[提取的页面文字数据]
---------------
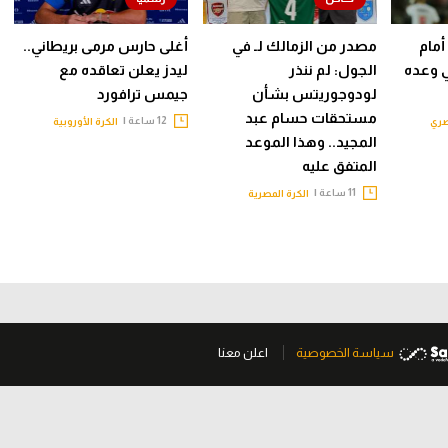
أمام
مصدر من الزمالك لـ في
أغلى حارس مرمى بريطاني..
ي وعده
الجول: لم ننذر
ليدز يعلن تعاقده مع
لودوجوريتس بشأن
جيمس ترافورد
مستحقات حسام عبد
12 ساعة |
صري
الكرة الأوروبية
المجيد.. وهذا الموعد
المتفق عليه
11 ساعة |
الكرة المصرية
سياسة الخصوصية
اعلن معنا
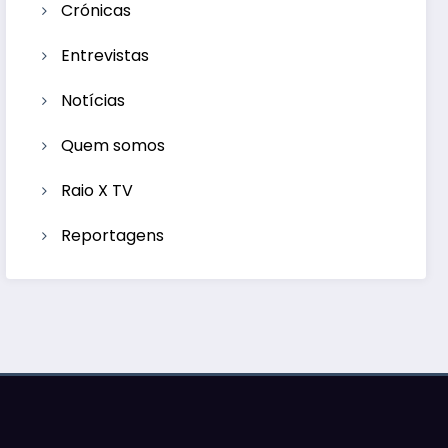
Crónicas
Entrevistas
Notícias
Quem somos
Raio X TV
Reportagens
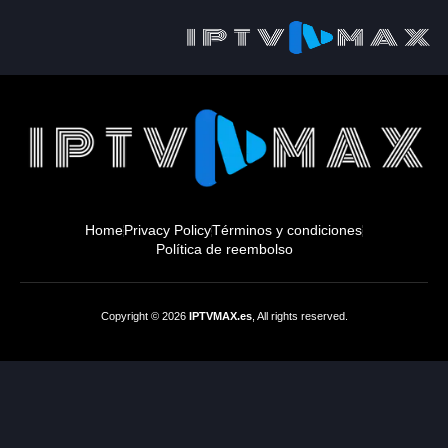
Home
Privacy Policy
Términos y condiciones
Política de reembolso
Copyright © 2026
IPTVMAX.es
, All rights reserved.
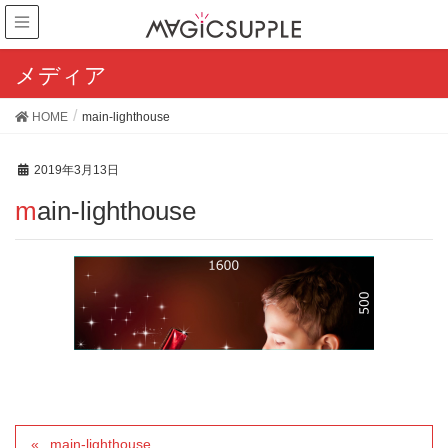
メディア
HOME
main-lighthouse
2019年3月13日
main-lighthouse
main-lighthouse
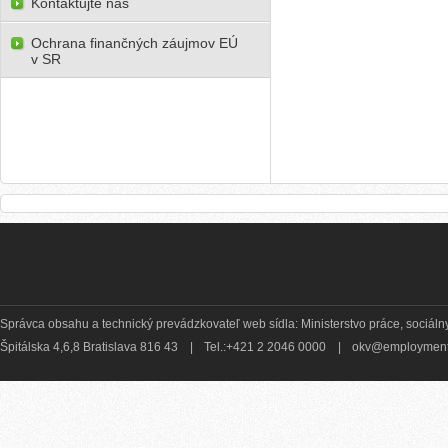
Kontaktujte nás
Ochrana finančných záujmov EÚ
v SR
Správca obsahu a technický prevádzkovateľ web sídla: Ministerstvo práce, sociálny
Špitálska 4,6,8 Bratislava 816 43
|
Tel.:+421 2 2046 0000
|
okv@employment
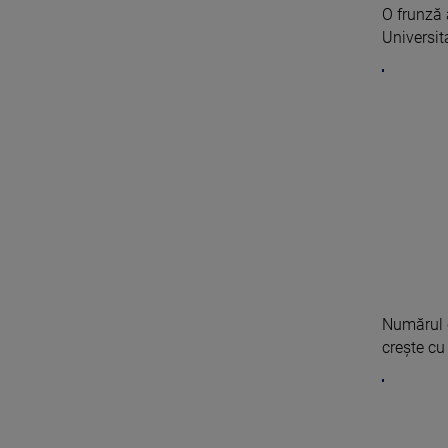
O frunză 
Universit
Numărul c
creşte cu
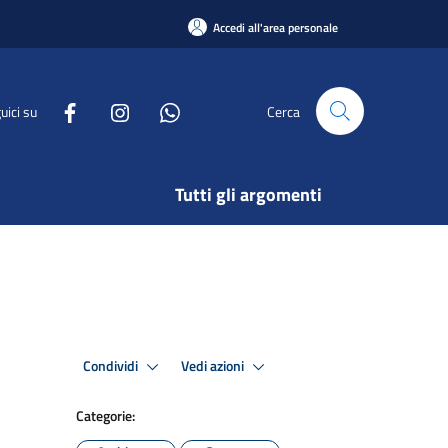
Accedi all'area personale
uici su
Cerca
Tutti gli argomenti
Condividi
Vedi azioni
Categorie:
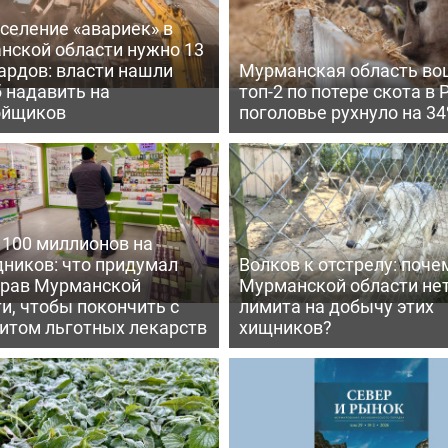
селение «авариек» в
нской области нужно 13
ардов: власти нашли
Мурманская область во
 надавить на
топ-2 по потере скота в 
ойщиков
поголовье рухнуло на 3
 100 миллионов на
дников: что придумал
Волков к отстрелу: поче
рав Мурманской
Мурманской области не
и, чтобы покончить с
лимита на добычу этих
итом льготных лекарств
хищников?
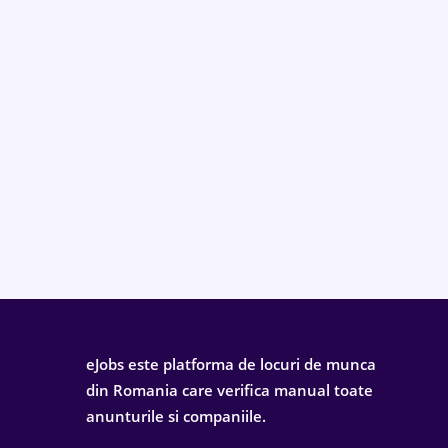
eJobs este platforma de locuri de munca
din Romania care verifica manual toate
anunturile si companiile.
---------------
__任务说明__
把上面所有的行转换成一个 JSON 字符串列表，每行对应一项，空行跳过。标着图片的行不要放进结果。

__书面回答__
[
  "أمام",
  "مصدر من الزمالك لـ في",
  "أغلى حارس مرمى بريطاني..",
  "ي وعده",
  "الجول: لم ننذر",
  "ليدز يعلن تعاقده مع",
  "لودوجوريتس بشأن",
  "جيمس ترافورد",
  "مستحقات حسام عبد",
  "12 ساعة |",
  "صري",
  "الكرة الأوروبية",
  "المجيد.. وهذا الموعد",
  "المتفق عليه",
  "11 ساعة |",
  "الكرة المصرية",
  "سياسة الخصوصية",
  "اعلن معنا",
  "Crónicas",
  "Entrevistas",
  "Notícias",
  "Quem somos",
  "Raio X TV",
  "Reportagens",
  "Home",
  "Privacy Policy",
  "Términos y condiciones",
  "Política de reembolso",
  "Copyright © 2026",
  "IPTVMAX.es",
  ", All rights reserved.",
  "メディア",
  "HOME",
  "main-lighthouse",
  "2019年3月13日",
  "main-lighthouse",
  "main-lighthouse",
  "Kontaktujte nás",
  "Ochrana finančných záujmov EÚ",
  "v SR",
  "Správca obsahu a technický prevádzkovateľ web sídla: Ministerstvo práce, sociálny",
  "Špitálska 4,6,8 Bratislava 816 43",
  "|",
  "Tel.:+421 2 2046 0000",
  "|",
  "okv@employment",
  "O frunză ",
  "Universit",
  "Numărul c",
  "creşte cu",
  "Accedi all'area personale",
  "uici su",
  "Cerca",
  "Tutti gli argomenti",
  "Condividi",
  "Vedi azioni",
  "Categorie:",
  "селение «авариек» в",
  "нской области нужно 13",
  "ардов: власти нашли",
  "Мурманская область во",
  " надавить на",
  "топ-2 по потере скота в ",
  "ойщиков",
  "поголовье рухнуло на 3",
  " 100 миллионов на",
  "дников: что придумал",
  "Волков к отстрелу: поче",
  "рав Мурманской",
  "Мурманской области не",
  "и, чтобы покончить с",
  "лимита на добычу этих",
  "итом льготных лекарств",
  "хищников?",
  "eJobs este platforma de locuri de munca",
  "din Romania care verifica manual toate",
  "anunturile si companiile."
]